An electrical enclosure houses the Cryo-Tracker MGS electronics, which include a circuit board and electrical connections. These electronics power the CT probe’s sensors and relay data from the sensors to the Cryo-Tracker MGS software. A microcontroller in the electronics regulates the diode currents, which convey data from the sensors.
The third component in the system, the Cryo-Tracker MGS software, determines the mass of fluid in a tank by monitoring liquid temperature, level, and ullage pressure. The software calculates mass and mass uncertainty, identifying the components needing the most monitoring.
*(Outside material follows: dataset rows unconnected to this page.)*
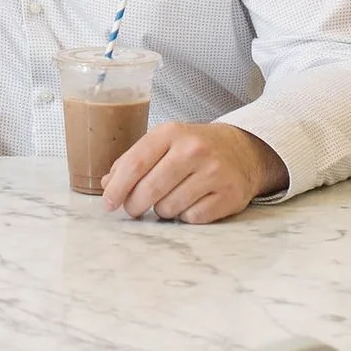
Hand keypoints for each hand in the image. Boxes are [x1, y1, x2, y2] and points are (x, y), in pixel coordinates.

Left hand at [99, 118, 285, 225]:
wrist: (243, 150)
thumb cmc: (195, 148)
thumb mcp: (164, 142)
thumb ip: (134, 160)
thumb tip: (107, 183)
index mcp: (171, 133)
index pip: (134, 164)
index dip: (117, 188)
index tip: (109, 203)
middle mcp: (193, 150)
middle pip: (149, 190)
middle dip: (135, 205)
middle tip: (134, 208)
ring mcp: (214, 172)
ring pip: (168, 208)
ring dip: (163, 210)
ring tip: (171, 198)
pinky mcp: (229, 195)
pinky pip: (192, 218)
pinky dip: (186, 216)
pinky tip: (192, 202)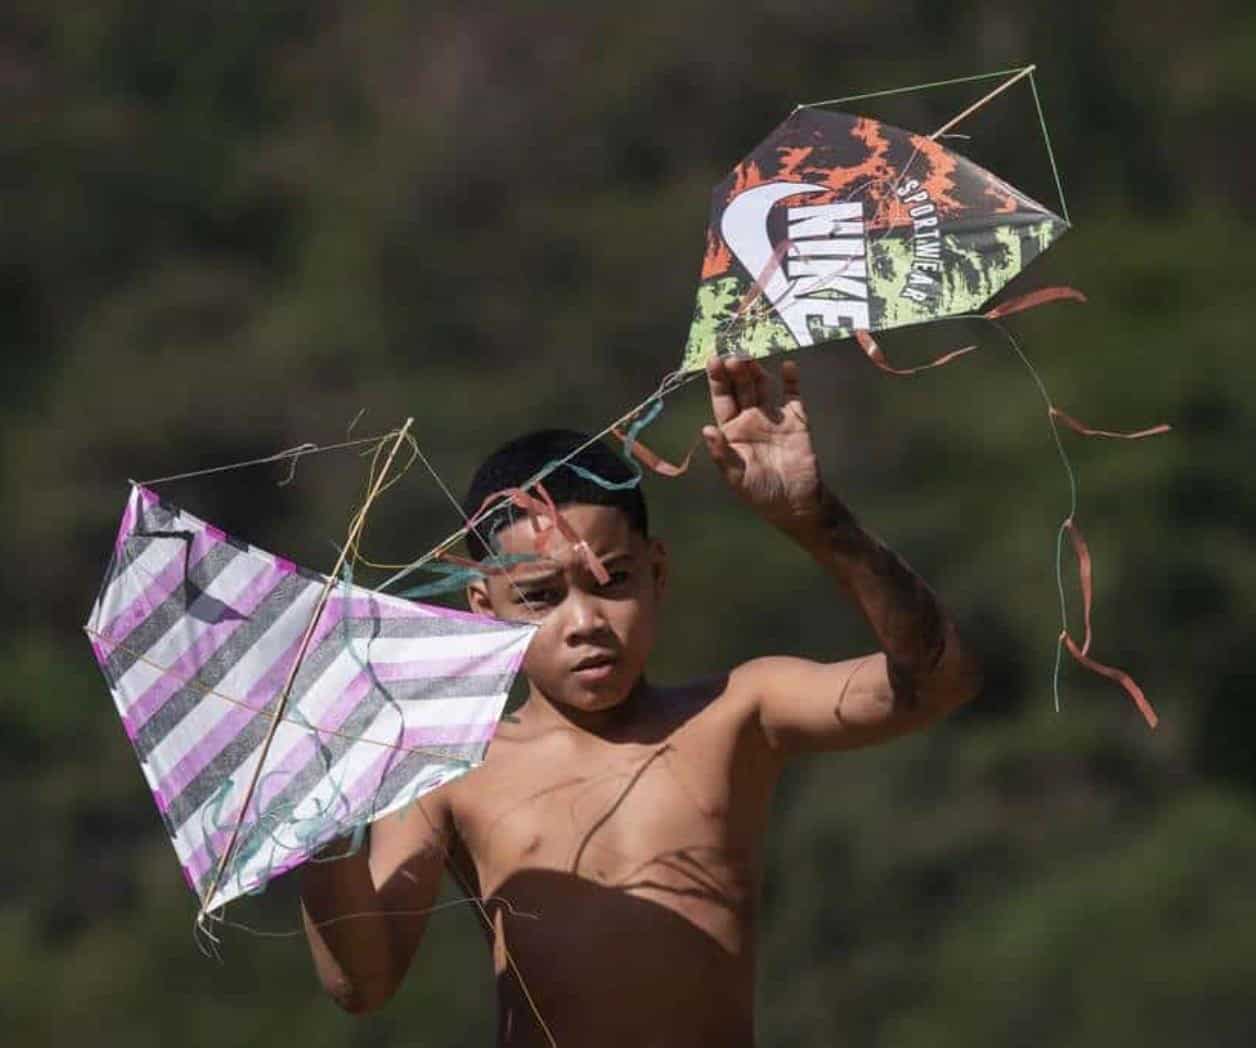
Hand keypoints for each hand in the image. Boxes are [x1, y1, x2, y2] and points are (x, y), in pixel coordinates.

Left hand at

The software can monitor liquid mass for a variety of fluids in different types of Dewar flasks or tanks. In addition, the software uses computational fluid dynamics to determine the optimum number of sensors and their ideal locations for mass measurements.
Although SLI is currently marketing the Cryo-Tracker MGS primarily to customers interested in medical or industrial storage, it may only be a few years before this “super cool” gauging system appears in consumer products. SLI soon expects that manufacturers will begin using SLI’s Cryo-Tracker MGS to monitor tanks for gas grills and no-vent fuel tanks in liquid hydrogen-powered automobiles.
Cryo-Tracker® is a registered trademark of Sierra Lobo Inc.